The report also states the four year-old had been hit with a belt, and that Peterson put leaves in the boy's mouth while he was being hit with the switch with his pants down. The child told his mother Peterson likes belts and switches and has a whooping room, according to the report.

Photographs from the Houston police report showed pictures of the injuries. Another picture showed Peterson demonstrating the kind of switch he used.

The police report also includes text messages between Peterson and the boy's mother. First he texted to her: "You will be mad at me about his leg." Later, he texted: "He got about five more pops than normal. He didn't drop one tear! ... He's tough as nails."

Adrian Peterson Text Messages
(credit: CBS)

In further text messages, Peterson allegedly said, "Never do I go overboard! But all my kids will know, hey daddy has the biggie heart but don't play no games when it comes to acting right."

When investigators questioned Peterson, they say he told them he regarded it as a normal spanking and not excessive. He told investigators, "To be honest with you, I feel very confident with my actions because I know my intent," and when asked if he would reconsider using switches in the future, said he would never "eliminate whooping my kids ... because I know how being spanked has helped me in my life."

A grand jury seated earlier this summer decided not to charge Peterson.

Montgomery County Prosecutor Phil Grant said in a press conference Saturday afternoon that after seeing photos of the injuries, the grand jury thought Peterson went beyond "reasonable discipline."
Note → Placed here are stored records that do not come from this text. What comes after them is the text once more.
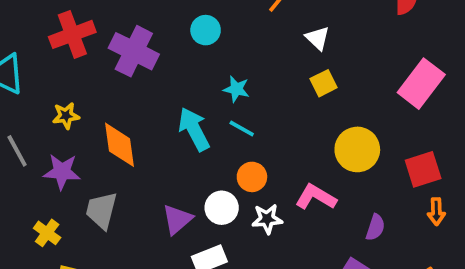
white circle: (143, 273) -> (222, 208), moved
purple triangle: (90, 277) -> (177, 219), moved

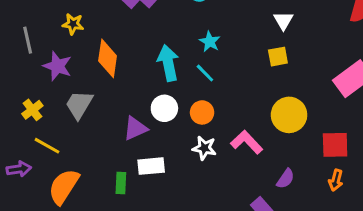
white circle: (222, 208) -> (164, 108), moved

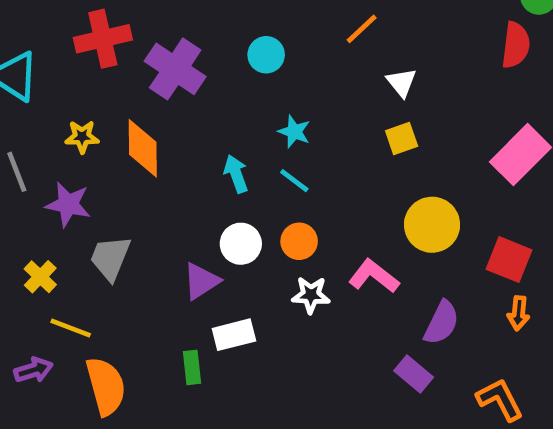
orange diamond: (108, 58) -> (143, 148), moved
cyan arrow: (168, 63) -> (236, 174), size x0.7
red square: (335, 145) -> (509, 260), turned 32
purple semicircle: (285, 179) -> (442, 323), size x1.4
orange semicircle: (64, 187) -> (106, 386), turned 141

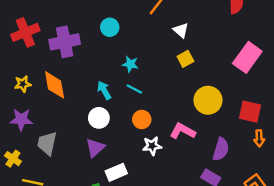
purple cross: (175, 69) -> (65, 42), turned -36
white circle: (241, 244) -> (99, 118), moved

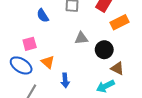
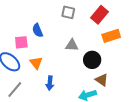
blue semicircle: (43, 16) -> (37, 30), moved

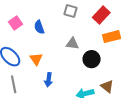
pink square: (21, 42) -> (16, 23), moved, turned -32
brown triangle: (102, 80) -> (107, 86), moved
gray line: (15, 90) -> (14, 84), turned -54

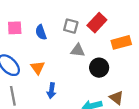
gray square: (71, 11) -> (71, 26), moved
red rectangle: (101, 15) -> (97, 23), moved
pink square: (16, 23) -> (15, 28), turned 32

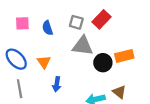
orange rectangle: (121, 42) -> (124, 56), moved
gray triangle: (78, 50) -> (83, 46), size x1.5

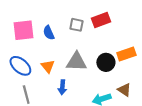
red rectangle: (101, 19) -> (101, 20), turned 30
pink square: (22, 23) -> (24, 30), size x1.5
gray triangle: (83, 46) -> (76, 62), moved

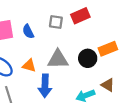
orange triangle: (48, 66) -> (29, 66), turned -32
blue arrow: (62, 87) -> (45, 86), size x1.5

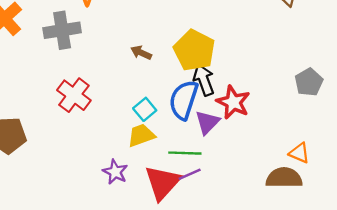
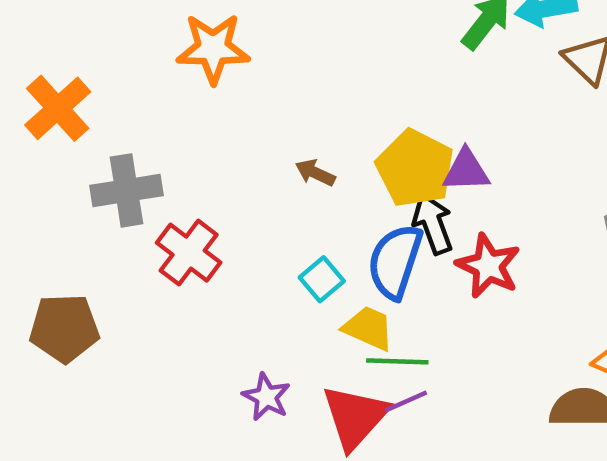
gray cross: (62, 30) -> (126, 190), moved
purple triangle: (207, 122) -> (466, 170), moved, turned 44
yellow trapezoid: (141, 135) -> (368, 328), moved, turned 44

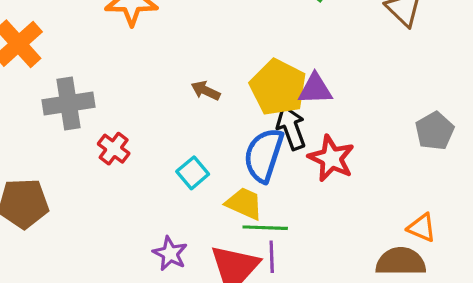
red cross: (189, 253) -> (114, 149), size x0.7
cyan square: (322, 279) -> (193, 173), moved
purple line: (406, 401) -> (272, 257), turned -68

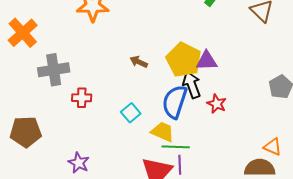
red cross: (114, 149) -> (82, 98), turned -36
red star: (331, 158) -> (217, 104), size x0.7
purple star: (170, 253) -> (79, 163), moved

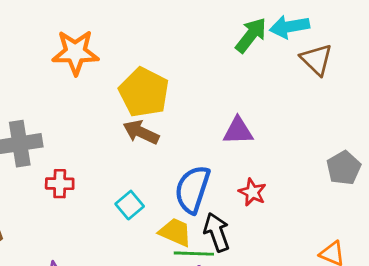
yellow pentagon: (184, 60) -> (144, 92), moved
brown arrow: (139, 62) -> (141, 132), size x1.4
black arrow: (192, 85) -> (217, 232), moved

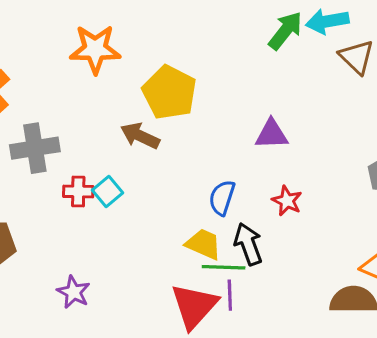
brown arrow: (141, 132) -> (140, 136), moved
blue semicircle: (192, 189) -> (222, 198), size x0.7
cyan square: (130, 205) -> (108, 191), moved

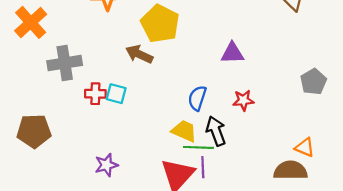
cyan square: (108, 191) -> (116, 94), turned -35
red star: (287, 201) -> (243, 100), turned -30
purple star: (74, 292) -> (106, 165), moved, turned 30

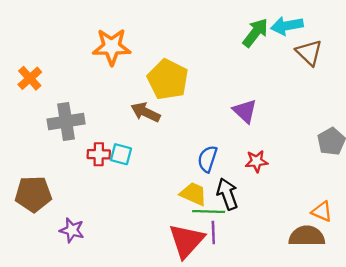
orange cross: (31, 22) -> (30, 78), size x0.7
purple triangle: (232, 53) -> (245, 111), turned 45
purple star: (106, 165) -> (72, 230), moved, turned 30

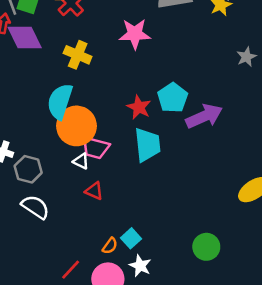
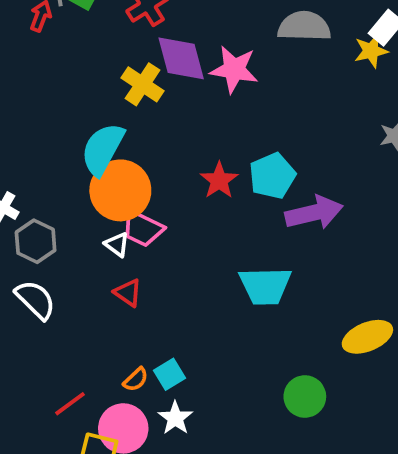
purple diamond: (25, 37) -> (181, 58), moved
cyan trapezoid: (147, 145) -> (265, 286), moved, turned 84
green circle: (206, 247) -> (305, 397), moved

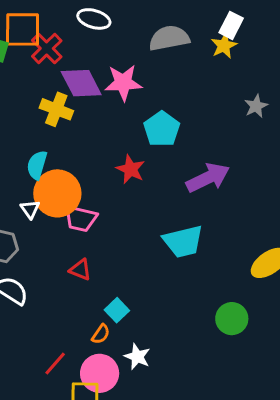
cyan semicircle: (103, 149) -> (37, 165), size x0.7
cyan pentagon: (272, 176) -> (162, 129), moved
white triangle: (117, 244) -> (30, 209), moved, turned 30
cyan square: (170, 374) -> (117, 310), moved

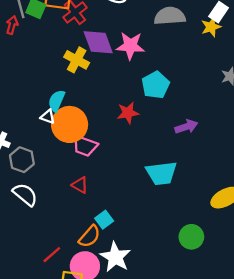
red star: (131, 169) -> (128, 113), turned 30
purple arrow: (208, 178) -> (186, 127), size x0.7
white triangle: (30, 209) -> (48, 117), moved, turned -42
orange semicircle: (101, 334) -> (90, 236), size x1.5
white star: (137, 357) -> (115, 257), size x1.5

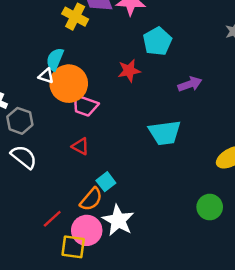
green circle: (191, 237) -> (210, 207), moved

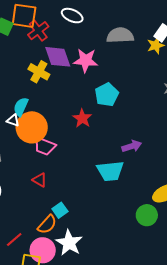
red star: (129, 71) -> (82, 118), turned -30
purple arrow: (190, 84) -> (132, 146), moved
green circle: (210, 207) -> (147, 215), moved

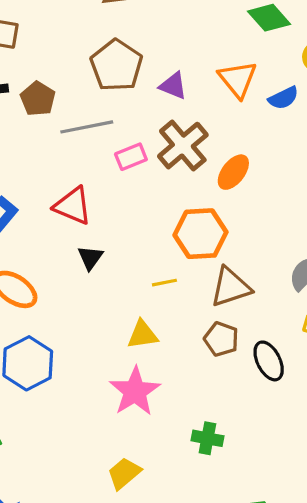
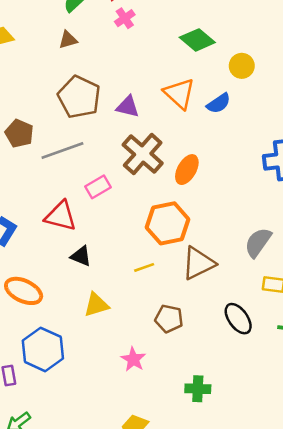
pink rectangle: (131, 157) -> (98, 187), moved
black triangle: (90, 258) -> (81, 256), turned -35
yellow triangle: (143, 335) -> (96, 305), moved
brown pentagon: (221, 339) -> (169, 319), moved
pink star: (135, 391) -> (133, 359), size x0.6

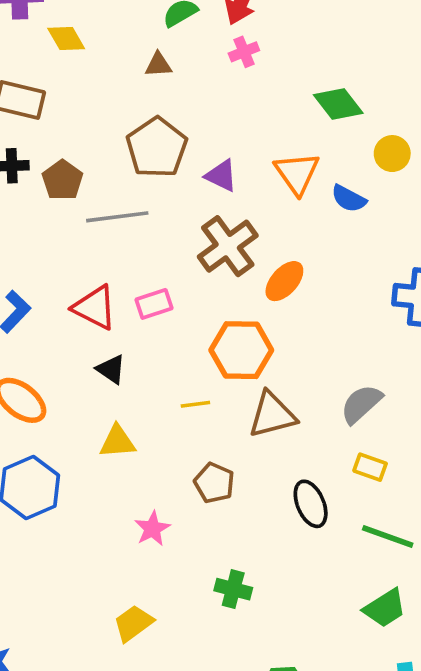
blue semicircle: (219, 103) -> (349, 199), turned 50
pink rectangle: (98, 187) -> (154, 304), moved

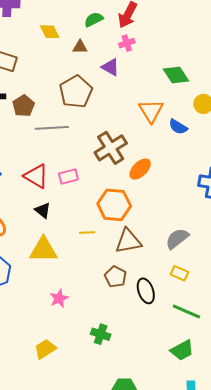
yellow diamond: (66, 39) -> (50, 32), moved
purple triangle: (221, 176) -> (110, 67), moved
yellow triangle: (117, 442) -> (43, 250), size x1.4
brown pentagon: (214, 483) -> (115, 277), moved

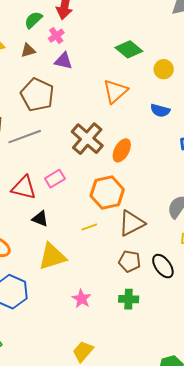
pink cross: (127, 43) -> (56, 36), moved
orange triangle: (151, 111) -> (115, 91), turned 36
blue semicircle: (178, 127) -> (160, 111), moved
green cross: (101, 334) -> (129, 299), moved

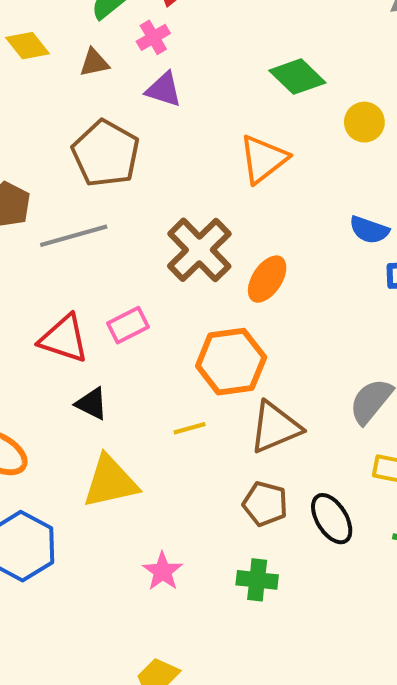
blue semicircle: (160, 111) -> (369, 230), moved

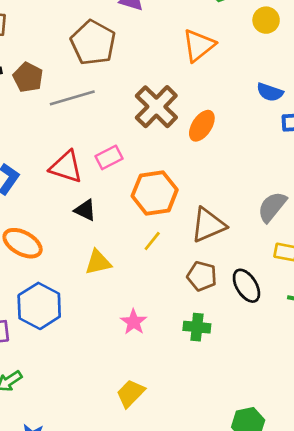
orange hexagon: (231, 362) -> (155, 193), moved
yellow line: (190, 428) -> (152, 241), moved, turned -35
yellow triangle: (110, 482) -> (98, 262), size x0.7

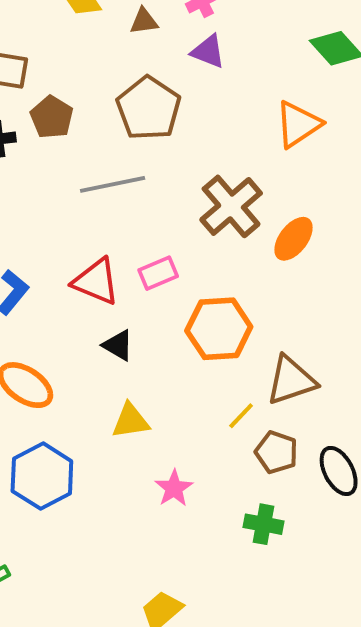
brown pentagon: (28, 77) -> (52, 117), moved
yellow line: (152, 241) -> (241, 416), moved
pink star: (134, 322) -> (174, 488), moved

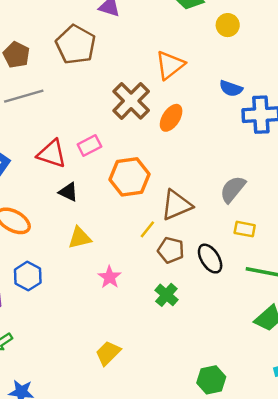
orange triangle: (298, 124) -> (170, 65), moved
gray line: (113, 184) -> (24, 96), moved
blue hexagon: (42, 476) -> (28, 276), size x0.7
green cross: (264, 524) -> (166, 295), turned 35

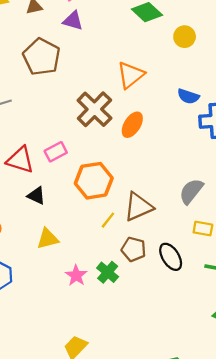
yellow line: (147, 229) -> (108, 220), moved
green cross: (166, 295) -> (108, 272), moved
"Obviously parents are entitled to discipline their child as they see fit except for when that discipline exceeds what the community would say is reasonable," he said.

Grant also said whoever leaked the photos and documents will face punishment.

"In the State of Texas, investigations of child abuse are confidential under the Texas Family Code," Grant said. "It's inappropriate, it shouldn't have happened, and we're going to cooperate with law enforcement authorities to find out who did it."

Grant added that the case is in its preliminary stages, and it will likely be several months until its ready for trial -- which might not be until next year.

On Friday, Peterson told WCCO-TV's Mike Max that he didn't think he'd face another indictment. The day's developments caught him by surprise.

If Peterson is convicted, he could face up to two years in county jail. His next court appearance date has not been announced.

Peterson's attorney, Rusty Hardin, issued this statement Friday afternoon:

"This indictment follows Adrian's full cooperation with authorities who have been looking into this matter. Adrian is a loving father who used his judgment as a parent to discipline his son. He used the same kind of discipline with his child that he experienced growing up in east Texas. Adrian has never hidden from what happened. He has cooperated fully with authorities and voluntarily testified before the grand jury for several hours. Adrian will address the charges with the same respect and responsiveness he has brought to this inquiry from its beginning. It is important to remember that Adrian never intended to harm his son and deeply regrets the unintentional injury."

The NFL recently unveiled a domestic-violence policy, which stipulates a six-game suspension for a first offense but allows for steeper penalties if children are involved.

The indictment against Peterson comes on the heels of another story involving an NFL running back and serious allegations.

On Monday, the league indefinitely suspended Ravens running back Ray Rice after video was published showing the player punching his soon-to-be wife and knocking her out cold.